When in step S702 and S703, patients symptomatic and check result are not be extracted based on family's medical history, then in step S704, analysis and processing unit 203 determines whether there is relevance between exceptional value in check result and family's medical history based on the information extracted in step S701 to S703.Such as, by utilizing the table described in step S702 and S703, analysis and processing unit 203 determines whether there is relevance between patients symptomatic and family's medical history and whether there is relevance between check result and family's medical history.Based on these two relevances, patients symptomatic, relevance between check result and family's medical history can be obtained, as illustrated in Fig. 9.
When in step S702 and S703, patients symptomatic and check result are extracted based on family's medical history, the extraction result that analysis and processing unit 203 can be obtained in step S702 and S703 by utilization obtains the relevance between patients symptomatic, check result and family's medical history, as shown in Figure 9.Such as, because " poor appetite " and " uric acid level: 8.0 " is associated with " hypertension ", therefore " poor appetite " is associated with " uric acid level: 8.0 ".

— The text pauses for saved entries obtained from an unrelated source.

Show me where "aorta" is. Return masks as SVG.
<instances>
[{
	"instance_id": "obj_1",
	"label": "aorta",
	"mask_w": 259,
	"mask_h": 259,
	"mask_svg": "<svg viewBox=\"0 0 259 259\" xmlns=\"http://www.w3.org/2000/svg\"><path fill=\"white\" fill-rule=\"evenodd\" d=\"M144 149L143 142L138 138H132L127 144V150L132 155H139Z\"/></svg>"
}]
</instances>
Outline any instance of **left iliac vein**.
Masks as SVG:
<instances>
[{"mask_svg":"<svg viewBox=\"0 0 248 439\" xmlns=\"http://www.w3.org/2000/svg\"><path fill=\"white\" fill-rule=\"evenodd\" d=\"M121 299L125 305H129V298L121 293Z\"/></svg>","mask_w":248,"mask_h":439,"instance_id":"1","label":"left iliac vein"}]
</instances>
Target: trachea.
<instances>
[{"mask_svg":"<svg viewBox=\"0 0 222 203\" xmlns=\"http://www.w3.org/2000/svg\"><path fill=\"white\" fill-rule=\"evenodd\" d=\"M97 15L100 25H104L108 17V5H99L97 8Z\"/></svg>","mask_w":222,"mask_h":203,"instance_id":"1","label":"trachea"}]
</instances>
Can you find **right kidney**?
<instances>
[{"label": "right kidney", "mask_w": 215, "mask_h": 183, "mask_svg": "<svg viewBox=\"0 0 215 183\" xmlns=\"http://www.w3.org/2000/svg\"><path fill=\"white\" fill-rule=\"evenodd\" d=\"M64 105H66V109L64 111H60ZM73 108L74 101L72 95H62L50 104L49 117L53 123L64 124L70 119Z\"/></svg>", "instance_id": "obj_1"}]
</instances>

If the exceptional value in check result and there is relevance between family's medical history, then analysis and processing unit 203 increases the degree of association between check result and corresponding family medical history.Example illustrates in fig .9 more specifically.
Fig. 9 is exemplified with the example of the relevance of family's medical history.In the step S700 shown in Fig. 8, the content of patients symptomatic's list 1401, patient's check result list 1402 and patient family medical history list 1403 is associated by analysis and processing unit 203.
The extraction result obtained in step S702 is registered in patients symptomatic's list 1401.More specifically, patients symptomatic's (breast pain) 1404, patients symptomatic's (poor appetite) 1405, patients symptomatic's (generating heat 37.0 DEG C or higher) 1406 and patients symptomatic's (cough) 1407 are registered in patients symptomatic's list 1401.In addition, the extraction result obtained in step S703 is registered in patient's check result list 1402.More specifically, example exceptional value (uric acid level) 1408 and example exceptional value (glycated hemoglobin) 1409 are registered in patient's check result list 1402.The extraction result obtained in step s 701 is registered in patient family medical history list 1403.More specifically, sample parentage medical history (breast cancer) 1410, sample parentage medical history (hypertension) 1411, sample parentage medical history (diabetes) 1412 and sample parentage medical history (anaphylactia) 1413 are registered in family's medical history list 1403.
The information of the patients symptomatic's (breast pain) 1404 in patients symptomatic's list 1401 relates to and is therefore associated with the sample parentage medical history (breast cancer) 1410 of patient family medical history list 1403.The information of the patients symptomatic's (poor appetite) 1405 in patients symptomatic's list 1401 is associated with the example exceptional value (uric acid level) 1408 in the information in patient's check result list 1402 and example exceptional value (HbA1c) 1409.Example exceptional value (uric acid level) 1408 in information in patient's check result list 1402 relates to and is therefore associated with sample parentage medical history (hypertension) 1411.Example exceptional value (glycated hemoglobin) 1409 in patient's check result list 1402 relates to and is therefore associated with sample parentage medical history (diabetes) 1412.These contacts are acquired based on the table described in step S702 and S703.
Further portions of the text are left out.